__Exercise brief__
Find every line in the records below that holds the word "prior", and copy it out.

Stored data
-- Opening Marker --

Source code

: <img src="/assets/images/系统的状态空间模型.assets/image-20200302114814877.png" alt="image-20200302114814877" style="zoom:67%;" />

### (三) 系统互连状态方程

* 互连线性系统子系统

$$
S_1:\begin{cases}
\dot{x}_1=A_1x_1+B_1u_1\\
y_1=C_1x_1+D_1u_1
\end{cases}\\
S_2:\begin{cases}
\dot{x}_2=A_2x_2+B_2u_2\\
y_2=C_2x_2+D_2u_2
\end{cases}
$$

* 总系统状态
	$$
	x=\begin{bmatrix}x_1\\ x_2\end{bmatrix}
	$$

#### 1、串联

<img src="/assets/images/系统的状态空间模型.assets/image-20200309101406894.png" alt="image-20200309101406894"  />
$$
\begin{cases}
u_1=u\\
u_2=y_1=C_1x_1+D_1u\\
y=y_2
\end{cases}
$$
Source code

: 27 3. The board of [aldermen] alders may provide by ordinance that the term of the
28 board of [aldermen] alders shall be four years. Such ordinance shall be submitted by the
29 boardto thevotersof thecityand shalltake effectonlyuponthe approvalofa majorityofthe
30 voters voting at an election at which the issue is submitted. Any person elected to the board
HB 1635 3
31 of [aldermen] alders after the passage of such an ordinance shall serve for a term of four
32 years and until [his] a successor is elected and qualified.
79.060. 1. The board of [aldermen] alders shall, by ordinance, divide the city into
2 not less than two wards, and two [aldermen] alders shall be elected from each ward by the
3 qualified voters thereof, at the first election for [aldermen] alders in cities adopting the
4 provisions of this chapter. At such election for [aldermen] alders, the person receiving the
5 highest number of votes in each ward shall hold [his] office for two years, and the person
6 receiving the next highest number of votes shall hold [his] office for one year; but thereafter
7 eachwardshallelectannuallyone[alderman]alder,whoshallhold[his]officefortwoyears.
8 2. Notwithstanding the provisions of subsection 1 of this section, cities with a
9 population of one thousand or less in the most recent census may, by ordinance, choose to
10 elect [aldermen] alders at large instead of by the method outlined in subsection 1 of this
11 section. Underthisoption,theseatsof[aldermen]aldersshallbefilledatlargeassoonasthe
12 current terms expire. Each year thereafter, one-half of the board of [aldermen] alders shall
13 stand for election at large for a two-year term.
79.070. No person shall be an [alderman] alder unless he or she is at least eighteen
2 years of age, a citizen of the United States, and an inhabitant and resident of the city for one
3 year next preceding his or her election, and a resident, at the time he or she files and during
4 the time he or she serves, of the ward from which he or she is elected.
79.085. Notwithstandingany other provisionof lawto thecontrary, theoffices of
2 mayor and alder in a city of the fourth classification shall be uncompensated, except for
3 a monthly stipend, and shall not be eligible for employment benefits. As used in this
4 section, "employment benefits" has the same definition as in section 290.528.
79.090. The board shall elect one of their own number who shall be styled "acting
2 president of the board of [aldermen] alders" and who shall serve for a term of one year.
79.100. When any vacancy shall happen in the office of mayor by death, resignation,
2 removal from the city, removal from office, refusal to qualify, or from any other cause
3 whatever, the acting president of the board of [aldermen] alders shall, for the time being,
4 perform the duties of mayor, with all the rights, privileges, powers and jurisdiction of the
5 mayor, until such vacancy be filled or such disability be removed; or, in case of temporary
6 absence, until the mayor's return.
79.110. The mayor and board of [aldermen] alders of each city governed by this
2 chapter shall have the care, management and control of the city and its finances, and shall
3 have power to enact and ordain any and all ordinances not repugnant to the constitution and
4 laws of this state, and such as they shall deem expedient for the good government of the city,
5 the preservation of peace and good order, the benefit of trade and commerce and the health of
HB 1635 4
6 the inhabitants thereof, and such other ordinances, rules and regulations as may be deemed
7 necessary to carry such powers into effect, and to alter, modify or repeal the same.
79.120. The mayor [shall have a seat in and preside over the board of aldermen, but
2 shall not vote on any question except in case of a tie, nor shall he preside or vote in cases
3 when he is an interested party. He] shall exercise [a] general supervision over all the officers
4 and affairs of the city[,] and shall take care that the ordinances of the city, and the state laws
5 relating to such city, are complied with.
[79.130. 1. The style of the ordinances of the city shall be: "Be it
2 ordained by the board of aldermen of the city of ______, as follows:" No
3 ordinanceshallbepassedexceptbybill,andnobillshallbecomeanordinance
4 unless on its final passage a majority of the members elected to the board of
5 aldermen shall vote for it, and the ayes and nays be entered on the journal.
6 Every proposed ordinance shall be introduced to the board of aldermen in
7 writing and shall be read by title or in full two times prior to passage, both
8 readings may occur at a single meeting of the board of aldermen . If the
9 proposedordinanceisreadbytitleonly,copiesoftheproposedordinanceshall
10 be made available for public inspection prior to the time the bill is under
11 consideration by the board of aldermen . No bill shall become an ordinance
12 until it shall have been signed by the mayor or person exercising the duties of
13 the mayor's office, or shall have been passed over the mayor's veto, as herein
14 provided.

-- Closing Marker --

__The completed task__
7 writing and shall be read by title or in full two times prior to passage, both
10 be made available for public inspection prior to the time the bill is under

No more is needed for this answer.